Multicore OCaml: October 2020

Welcome to the October 2020 multicore OCaml report, compiled by @shakthimaan, @kayceesrk and of course myself. The [previous monthly (https://discuss.ocaml.org/tag/multicore-monthly) updates are also available for your perusal.

OCaml 4.12.0-dev: The upstream OCaml tree has been branched for the 4.12 release, and the OCaml readiness team is busy stabilising it with the ecosystem. The 4.12.0 development stream has significant progress towards multicore support, especially with the runtime handling of naked pointers. The release will ship with a dynamic checker for naked pointers that you can use to verify that your own codebase is clean of them, as this will be a prerequisite for OCaml 5.0 and multicore compatibility. This is activated via the --enable-naked-pointers-checker configure option.

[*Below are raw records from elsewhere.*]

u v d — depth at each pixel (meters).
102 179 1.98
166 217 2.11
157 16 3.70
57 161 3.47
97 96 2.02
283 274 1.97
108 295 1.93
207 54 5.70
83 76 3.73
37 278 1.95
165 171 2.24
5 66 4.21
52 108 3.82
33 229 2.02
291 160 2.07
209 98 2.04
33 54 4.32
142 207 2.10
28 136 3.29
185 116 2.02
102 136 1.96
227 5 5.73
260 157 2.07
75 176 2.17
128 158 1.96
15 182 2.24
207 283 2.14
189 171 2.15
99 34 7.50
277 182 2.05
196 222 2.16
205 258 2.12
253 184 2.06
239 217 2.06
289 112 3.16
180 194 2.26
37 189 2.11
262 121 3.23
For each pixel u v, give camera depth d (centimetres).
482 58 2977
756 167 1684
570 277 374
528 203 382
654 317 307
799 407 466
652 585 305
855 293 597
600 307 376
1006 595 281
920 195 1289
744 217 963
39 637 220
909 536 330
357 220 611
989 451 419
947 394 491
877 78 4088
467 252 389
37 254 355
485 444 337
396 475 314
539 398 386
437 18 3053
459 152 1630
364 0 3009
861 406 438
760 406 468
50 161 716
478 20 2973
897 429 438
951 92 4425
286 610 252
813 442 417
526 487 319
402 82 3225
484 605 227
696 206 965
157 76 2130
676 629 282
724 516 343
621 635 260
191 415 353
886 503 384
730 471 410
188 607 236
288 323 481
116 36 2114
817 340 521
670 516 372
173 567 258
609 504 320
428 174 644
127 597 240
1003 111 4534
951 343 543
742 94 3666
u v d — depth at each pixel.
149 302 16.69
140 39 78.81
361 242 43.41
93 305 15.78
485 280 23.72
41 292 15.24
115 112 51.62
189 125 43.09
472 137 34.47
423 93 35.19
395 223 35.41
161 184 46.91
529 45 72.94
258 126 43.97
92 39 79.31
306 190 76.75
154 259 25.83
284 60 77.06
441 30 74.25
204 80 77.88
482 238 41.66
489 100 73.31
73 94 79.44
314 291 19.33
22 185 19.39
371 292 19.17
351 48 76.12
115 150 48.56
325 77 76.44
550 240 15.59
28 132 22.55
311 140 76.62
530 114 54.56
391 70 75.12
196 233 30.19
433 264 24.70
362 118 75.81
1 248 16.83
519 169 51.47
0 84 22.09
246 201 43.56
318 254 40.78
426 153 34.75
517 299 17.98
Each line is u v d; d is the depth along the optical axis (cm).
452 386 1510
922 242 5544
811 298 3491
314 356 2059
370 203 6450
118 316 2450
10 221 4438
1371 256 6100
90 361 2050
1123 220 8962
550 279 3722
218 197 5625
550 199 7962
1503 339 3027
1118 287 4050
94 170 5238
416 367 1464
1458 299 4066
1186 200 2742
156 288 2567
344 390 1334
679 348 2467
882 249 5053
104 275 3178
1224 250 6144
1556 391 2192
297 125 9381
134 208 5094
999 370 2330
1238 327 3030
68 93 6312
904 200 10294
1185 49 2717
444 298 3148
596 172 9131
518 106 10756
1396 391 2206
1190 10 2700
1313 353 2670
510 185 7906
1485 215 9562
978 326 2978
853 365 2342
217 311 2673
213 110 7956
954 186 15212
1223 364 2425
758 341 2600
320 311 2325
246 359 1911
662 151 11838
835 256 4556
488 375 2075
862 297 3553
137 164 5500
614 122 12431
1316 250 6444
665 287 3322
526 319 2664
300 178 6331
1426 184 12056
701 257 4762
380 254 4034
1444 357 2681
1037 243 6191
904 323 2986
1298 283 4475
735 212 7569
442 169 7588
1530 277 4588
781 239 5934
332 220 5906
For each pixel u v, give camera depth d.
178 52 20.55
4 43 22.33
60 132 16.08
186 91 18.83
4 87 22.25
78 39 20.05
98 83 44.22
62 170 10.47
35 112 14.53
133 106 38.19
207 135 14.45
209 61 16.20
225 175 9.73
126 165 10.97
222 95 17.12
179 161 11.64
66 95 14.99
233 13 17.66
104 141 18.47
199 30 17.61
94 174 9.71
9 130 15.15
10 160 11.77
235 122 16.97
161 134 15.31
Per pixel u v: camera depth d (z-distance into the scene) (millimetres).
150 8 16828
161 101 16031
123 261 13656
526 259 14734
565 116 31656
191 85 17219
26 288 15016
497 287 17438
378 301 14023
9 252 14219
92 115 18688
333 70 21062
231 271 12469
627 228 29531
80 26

Convergence with upstream and multicore trees: The multicore OCaml trees have seen significant robustness improvements as we’ve converged our trees with upstream OCaml (possible now that the upstream architectural changes are synched with the requirements of multicore). In particular, the handling of global C roots is much better in multicore now as it uses the upstream OCaml scheme, and the GC colour scheme also exactly matches upstream OCaml’s. This means that community libraries from opam work increasingly well when built with multicore OCaml (using the no-effects-syntax branch).

Features: Multicore OCaml is also using domain local allocation buffers now to simplify its internals. We are also now working on benchmarking the IO subsystem, and support for CPU parallelism for the Lwt concurrency library has been added, as well as refreshing the new Asynchronous Effect-based IO (aeio) with Multicore OCaml, Lwt, and httpaf in an http-effects library.

Benchmarking: The Sandmark benchmarking test suite has additional configuration options, and there are new proposals in that project to leverage as much of the OCaml tools and ecosystem as much as possible.

As with previous updates, the Multicore OCaml ongoing, and completed tasks are listed first, which are followed by improvements to the Sandmark benchmarking test suite. Finally, the upstream OCaml related work is mentioned for your reference.

Multicore OCaml

Ongoing

  • ocaml-multicore/ocaml-multicore#422
    Simplify minor heaps configuration logic and masking

    The PR is a step towards using Domain local allocation buffers. A
    Minor_heap_max size is used to reserve the minor heaps area, and
    Is_young for relying on a boundary check. The Minor_heap_max can
    be overridden using OCAMLRUNPARAM environment variable.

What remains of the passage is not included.